Recently I noticed that there was a lot of graffiti in a tall, thin, brick alley on Harvard Street across from St. Mary’s church. Above is the “after” picture, with a yellow annotation that I will get to in a minute. There was a lot of graffiti in the alley itself, but that wasn’t easily noticed from the street unless you were standing right there and looked in. However, up high on the alley walls and near the sidewalk, there were two tags that were visible from far away. It was these two big tags that convinced me I needed to act.
Here are the pictures of the tags that were visible:
The reason I marked the original picture with the yellow circle is to show you that these tags, above the gray box, are way out of reach - perhaps 14 feet off the ground!
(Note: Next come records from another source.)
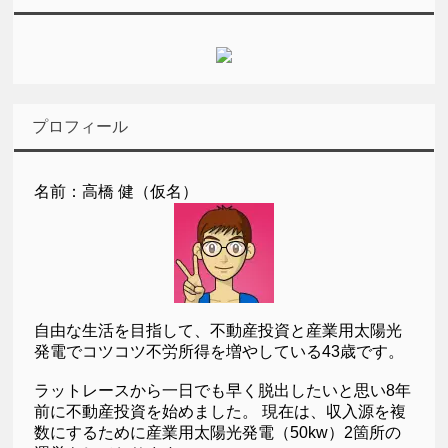
プロフィール
名前：高橋 健（仮名）
自由な生活を目指して、不動産投資と産業用太陽光
発電でコツコツ不労所得を増やしている43歳です。
ラットレースから一日でも早く脱出したいと思い8年
前に不動産投資を始めました。 現在は、収入源を複
数にするために産業用太陽光発電（50kw）2箇所の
My first thought was: “How the heck did this kid do this?” Then I saw the little brick ledge on the left-hand side. (You can see it in the yellow circle I made in the picture at the top of this post.)
I thought, “OK, the kid grabbed the thin ledge, pressed himself up off both walls, and then stood on that ledge to paint the tags. I started to climb up, yet it was difficult. I wasn’t in the mood to do it that way. I then remembered that I have seen high-up graffiti before, and the answer was that it was done on the night before recycling pick-up and those huge, sturdy plastic bins were how the kid got up so high.
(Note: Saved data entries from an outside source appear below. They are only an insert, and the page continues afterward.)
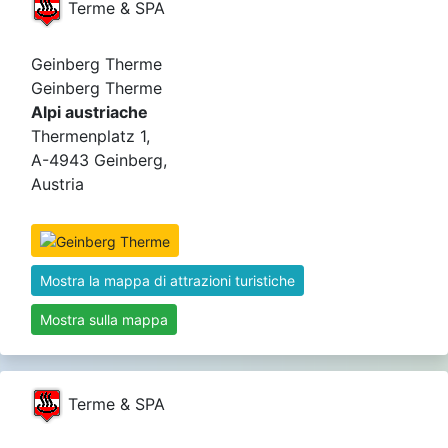
Terme & SPA
Geinberg Therme
Geinberg Therme
Alpi austriache
Thermenplatz 1,
A-4943 Geinberg,
Austria
Mostra la mappa di attrazioni turistiche
Mostra sulla mappa
Terme & SPA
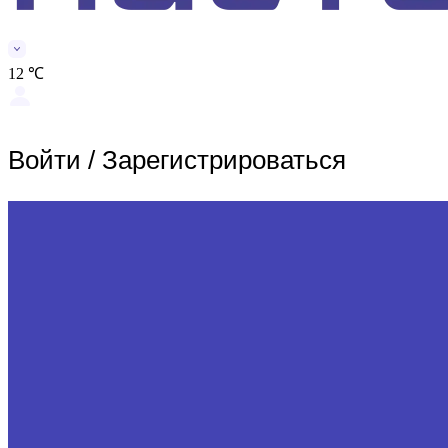
12 ℃
Войти
/
Зарегистрироваться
So I walked down the long alley and found a large blue bin at the end. I dragged it to the front of the alley and climbed on top. I was standing about a foot below the ledge and I could only paint over the bottom half of the tags. I still had to climb onto the ledge and then push off the top of the gray utility box to do it. Even up there, now two feet above the top of the recycling bin, I barely was able to cover the tags. This kid was definitely pretty tall to be able to do this - and perhaps not a kid at all.
(Also, there was a guy on the street watching me do this. He was amused to see how hard I worked to get up there to cover it. He was also impressed that the Rustoleum Old Brick paint did such a great job. He said, “Why doesn’t every town buy cases of that stuff for brick walls?” I said, “I agree, and don’t know.”)
I climbed down, then took out some Rustoleum Metal Primer (rust colored) and covered the graffiti in the alley itself. (It was a darker color brick than what was above, and the metal primer is much cheaper and easier to get than the old brick.)
Anyway, it was a very satisfying elimination, and I hope the people at Gateway Arts and St. Mary’s are happy that they won’t have to see those tags anymore. I also hope the vandal realizes that I was not deterred by the difficulty of the task.